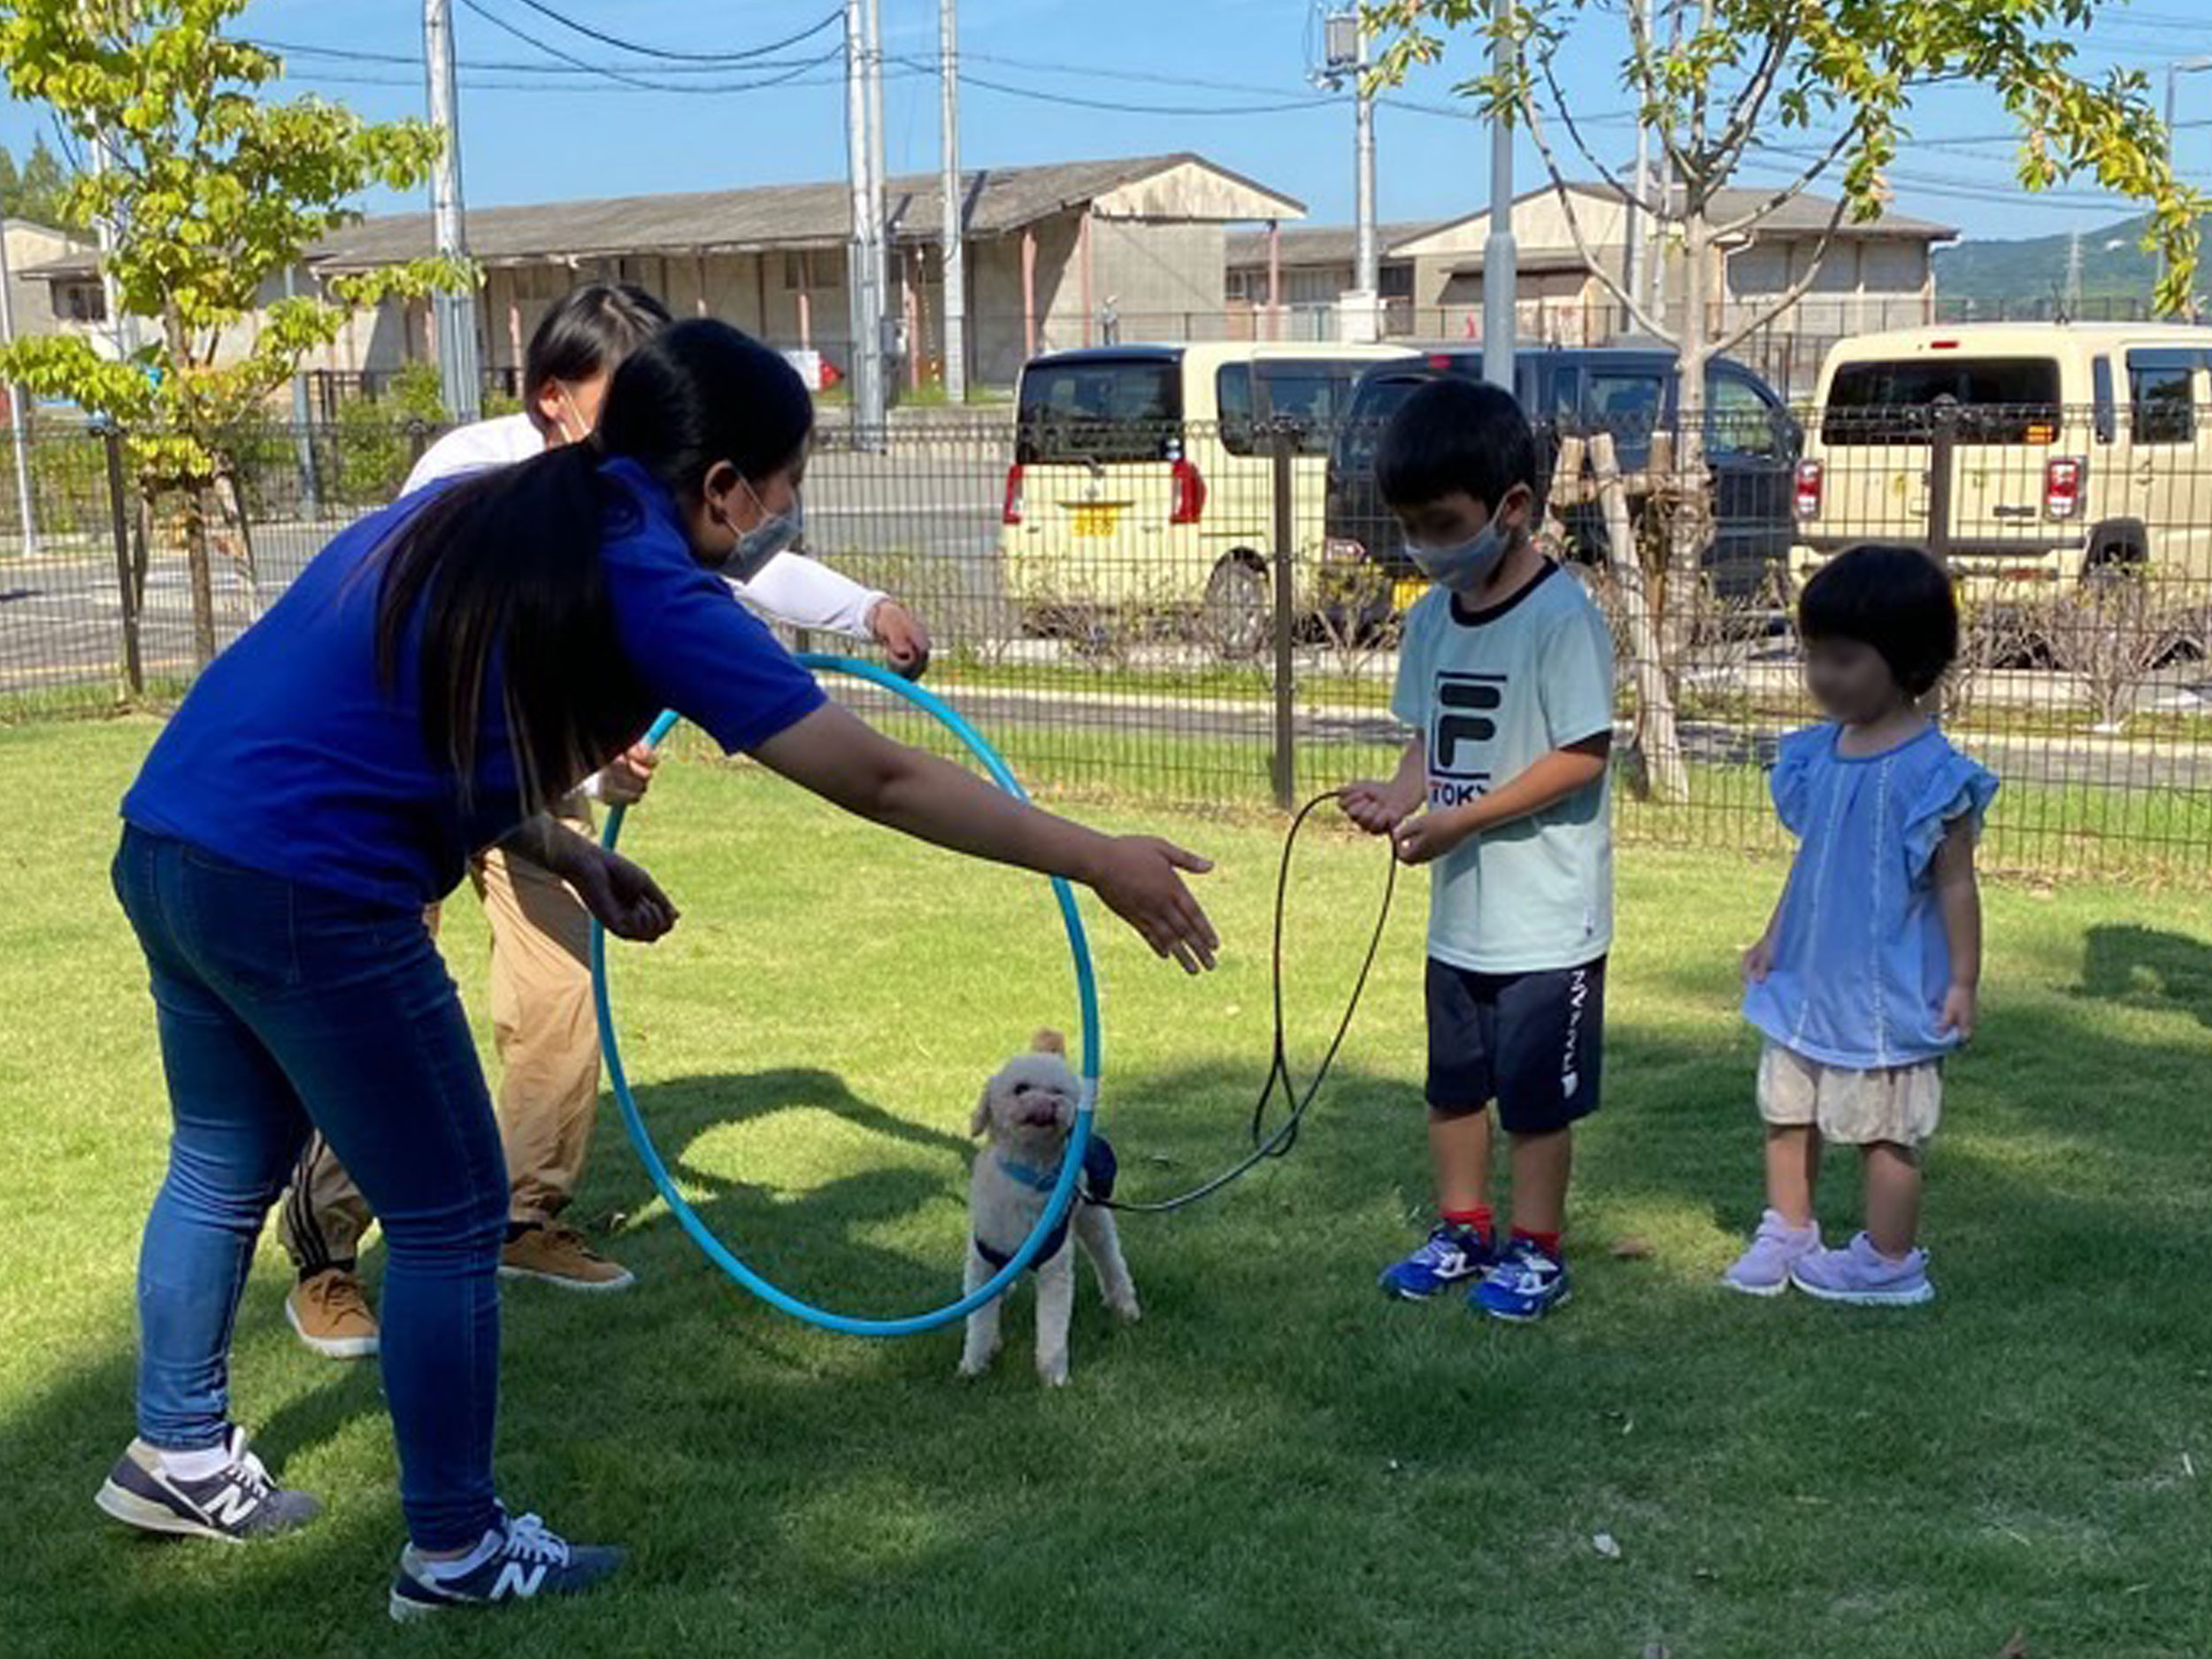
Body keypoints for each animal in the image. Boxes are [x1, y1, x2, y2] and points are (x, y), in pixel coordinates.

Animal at [960, 1035, 1141, 1380]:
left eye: (1059, 1091)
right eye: (1021, 1088)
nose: (1048, 1103)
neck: (1029, 1174)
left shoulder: (1054, 1266)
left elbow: (1053, 1323)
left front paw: (1053, 1375)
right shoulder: (984, 1261)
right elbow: (979, 1321)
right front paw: (974, 1364)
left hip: (1094, 1217)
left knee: (1111, 1260)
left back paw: (1126, 1307)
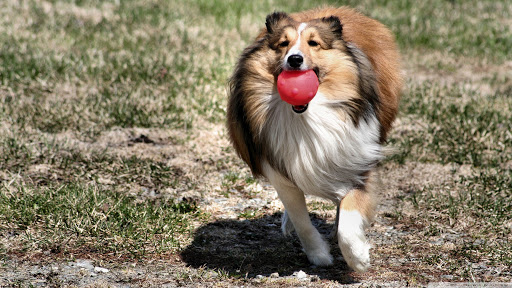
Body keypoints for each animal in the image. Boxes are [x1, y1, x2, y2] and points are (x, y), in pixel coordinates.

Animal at [227, 6, 400, 272]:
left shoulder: (359, 162)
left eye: (314, 43)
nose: (295, 59)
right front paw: (319, 254)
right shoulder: (280, 170)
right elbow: (302, 220)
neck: (307, 117)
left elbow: (348, 215)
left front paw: (357, 257)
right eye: (283, 43)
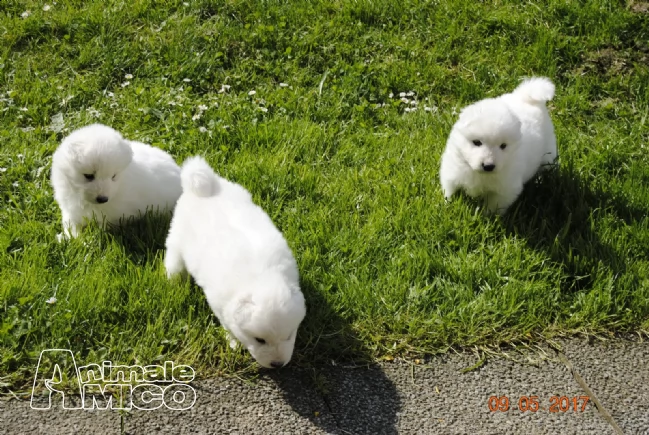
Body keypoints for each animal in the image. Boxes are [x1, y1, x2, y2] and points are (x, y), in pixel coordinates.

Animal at [49, 122, 182, 240]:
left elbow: (103, 226)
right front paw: (72, 238)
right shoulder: (70, 208)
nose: (103, 199)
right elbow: (70, 224)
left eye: (113, 176)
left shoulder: (112, 215)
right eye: (89, 176)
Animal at [162, 156, 304, 368]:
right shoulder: (220, 304)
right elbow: (228, 325)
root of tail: (206, 187)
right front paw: (233, 342)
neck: (263, 278)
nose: (278, 364)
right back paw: (174, 280)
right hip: (177, 238)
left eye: (289, 336)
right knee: (174, 258)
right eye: (259, 340)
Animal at [440, 78, 556, 216]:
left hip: (548, 152)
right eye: (477, 142)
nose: (488, 166)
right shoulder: (452, 171)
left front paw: (487, 217)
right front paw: (448, 205)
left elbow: (493, 206)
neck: (480, 174)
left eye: (503, 146)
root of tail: (527, 97)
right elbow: (450, 190)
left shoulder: (505, 190)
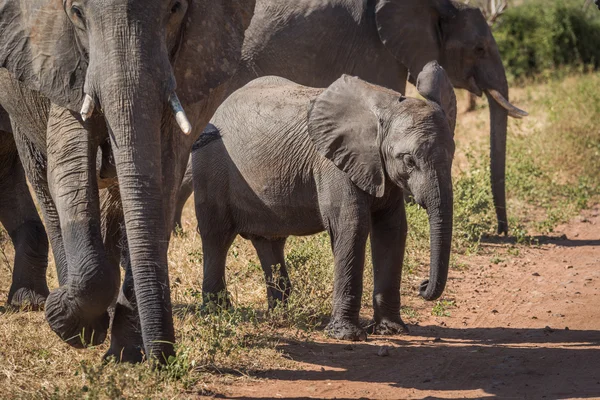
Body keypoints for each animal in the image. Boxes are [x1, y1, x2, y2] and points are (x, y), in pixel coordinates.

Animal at [0, 0, 255, 362]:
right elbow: (68, 164)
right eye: (76, 12)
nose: (165, 359)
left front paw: (126, 356)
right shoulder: (65, 67)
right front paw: (70, 322)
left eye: (176, 9)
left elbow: (163, 174)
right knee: (39, 173)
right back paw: (48, 305)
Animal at [195, 61, 458, 340]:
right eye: (409, 160)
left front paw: (391, 330)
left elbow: (392, 230)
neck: (384, 107)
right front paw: (347, 336)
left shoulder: (381, 169)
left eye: (452, 156)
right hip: (209, 166)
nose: (422, 285)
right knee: (216, 236)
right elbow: (351, 226)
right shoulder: (334, 164)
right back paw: (217, 313)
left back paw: (279, 314)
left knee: (269, 242)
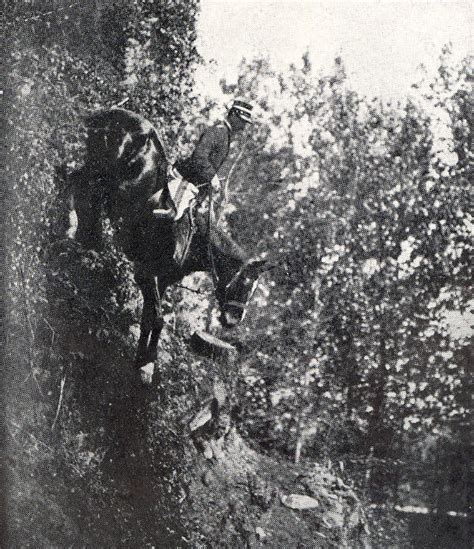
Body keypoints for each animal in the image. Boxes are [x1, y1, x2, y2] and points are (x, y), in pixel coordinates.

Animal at [62, 107, 268, 382]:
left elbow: (149, 317)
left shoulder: (163, 279)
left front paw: (143, 361)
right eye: (245, 283)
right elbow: (157, 318)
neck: (195, 240)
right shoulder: (146, 273)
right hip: (103, 173)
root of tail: (113, 113)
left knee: (81, 187)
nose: (233, 320)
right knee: (76, 180)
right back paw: (72, 225)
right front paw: (148, 361)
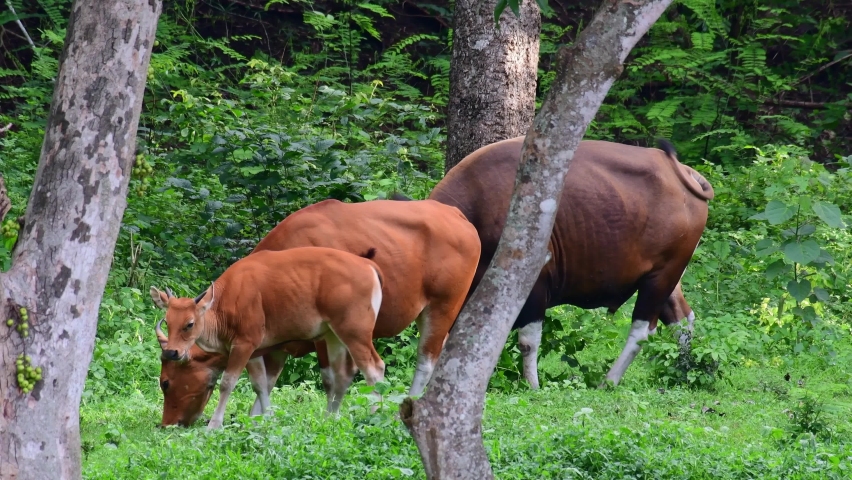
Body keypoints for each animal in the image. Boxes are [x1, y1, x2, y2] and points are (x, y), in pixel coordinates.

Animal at [151, 247, 387, 429]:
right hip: (332, 334)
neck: (225, 305)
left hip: (355, 332)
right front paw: (268, 419)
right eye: (168, 321)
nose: (172, 351)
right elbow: (261, 384)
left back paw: (376, 415)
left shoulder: (244, 343)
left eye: (189, 324)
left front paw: (214, 425)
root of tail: (369, 266)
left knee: (374, 369)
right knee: (342, 373)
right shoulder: (255, 349)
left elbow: (227, 383)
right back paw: (330, 418)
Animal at [412, 137, 714, 388]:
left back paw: (610, 381)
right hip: (666, 278)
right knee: (682, 319)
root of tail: (685, 173)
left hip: (661, 276)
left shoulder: (535, 285)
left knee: (642, 330)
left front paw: (532, 386)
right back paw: (684, 370)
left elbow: (528, 341)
================================
> [Task description] Only a number should be returned: the count of lines above that include "root".

> [Task solution] 5